RALF ZIMMERMANN, Sebastian Öder, Tamara Kanashova, Olli Sipppula, Saen Sapcariu, Thorsten Streibel, Manuel Jose Arteaga-Salas, Johannes Passig, Hanns-Rudolf Paur, Marco Dilger, Benjamin Stengel, Horst Harndorf, Jorma Jokiniemi, Kelly BeruBe, Erwin Karg, Jürgen Schnelle-Kreis, Jürgen Orasche, Laarnie Müller, Ahmed Rehda, Thomas Gröger, Martin Sklorz, Christian Radischat, Karsten Hiller, Jeroen Buters, Gunnar Dittmar, Helmholtz Zentrum München and Rostock University

     Abstract Number: 147
     Working Group: Health Related Aerosols

Abstract
In the framework of the virtual Helmholtz Institute HICE, health effects of emissions from ships are addressed.

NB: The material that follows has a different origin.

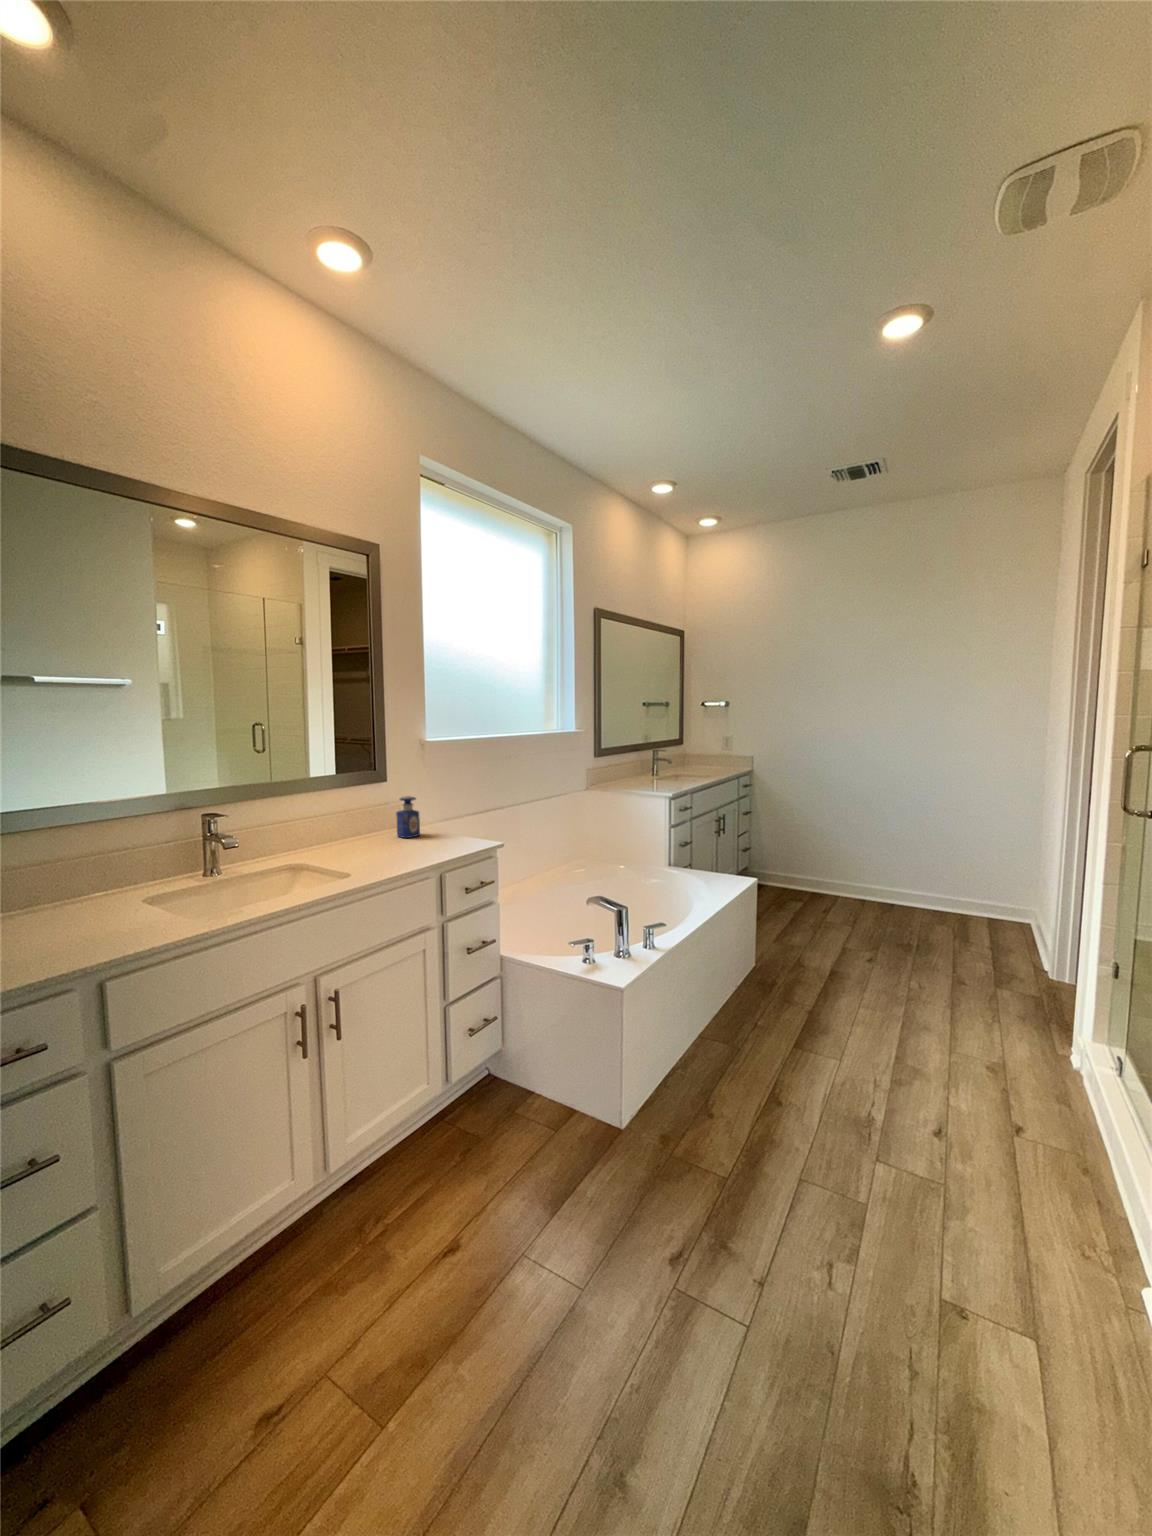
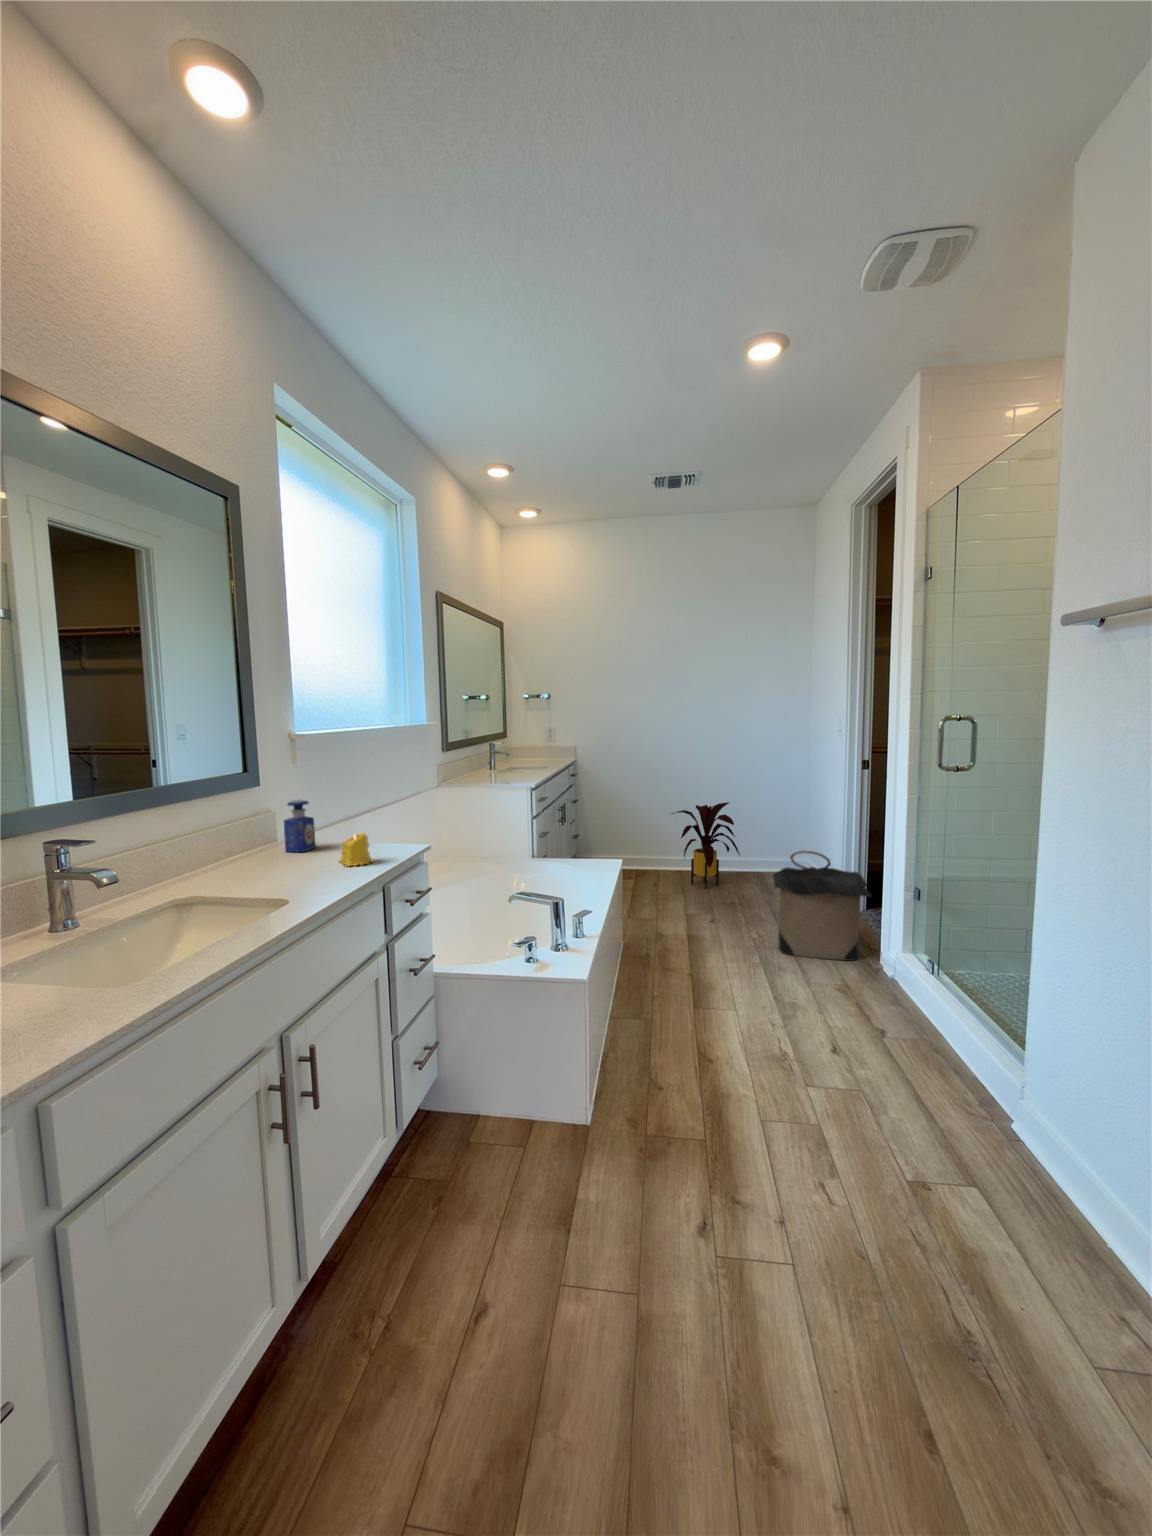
candle: none [416,827,443,854] -> present [339,833,373,867]
house plant: none [844,827,928,922] -> present [671,802,740,889]
laundry hamper: none [926,893,1065,1039] -> present [773,850,871,961]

A ship diesel engine was operated either with heavy fuel oil (HFO) or diesel fuel (DF). The emissions were comprehensively characterized (chemical composition and physical properties). Simultaneously human lung cell-cultures (human alveolar basal epithelial cells, A549 and BEAS2B) were ex-posed at the air-liquid-interface (ALI) using a special ALI mobile exposure system and a custom-built transportable S2-biological laboratory-container. The fresh ship engine aerosols were diluted (DF~1:40, HFO ~ 1:100) before exposure. The 4 h exposed cells subsequently were toxicologically and molecular-biologically characterized (transcriptomics, proteomics and metabolomics). Although the HFO-exhaust was more diluted, the deposited PM-dose on the cell layer was still higher for HFO- than for DF-exposure. Stable isotope labeling technologies (13C-Glucose/metabolomics; 2H-Lysine/SILAC-proteomics) were applied for high detection sensitivity and accuracy for molecular-biological effect at sub-acute toxicity dose levels. The chemical analysis results on HFO- and DF-ship diesel PM depict much more particle mass, organic mass, polycyclic aromatic hydrocarbons (PAH) and oxidized-PAH, aliphatic compounds and transition metals (V, Ni, Fe) for the HFO case. DF-PM in the contrary contained more elemental carbon (EC) and black carbon (BC). The comprehensive investigation of the biological effects of DF- and HFO-ship emissions on the human lung cells gave a surprising result: Although for HFO-experiments the PM-dose was higher and the concentration of known air toxics as PAH and transition metals were much higher, the PM DF-experiments induced broader toxic- and biological-effects in the cells. Monitoring of the cellular response for HFO-emission revealed biological effects such as inflammation and oxidative stress, DF-emission particles induced a broader general reaction including basic cellular pathways. This is suggesting that both, DF- and HFO-PM emission can evoke harmful health effects. In conclusion the currently promoted switching from HFO to DF without precipitation of elemental carbon-emissions may be insufficient from a public-health perspective. This work/HICE (www.hice-vi.eu) is supported by the Helmholtz Association (HGF).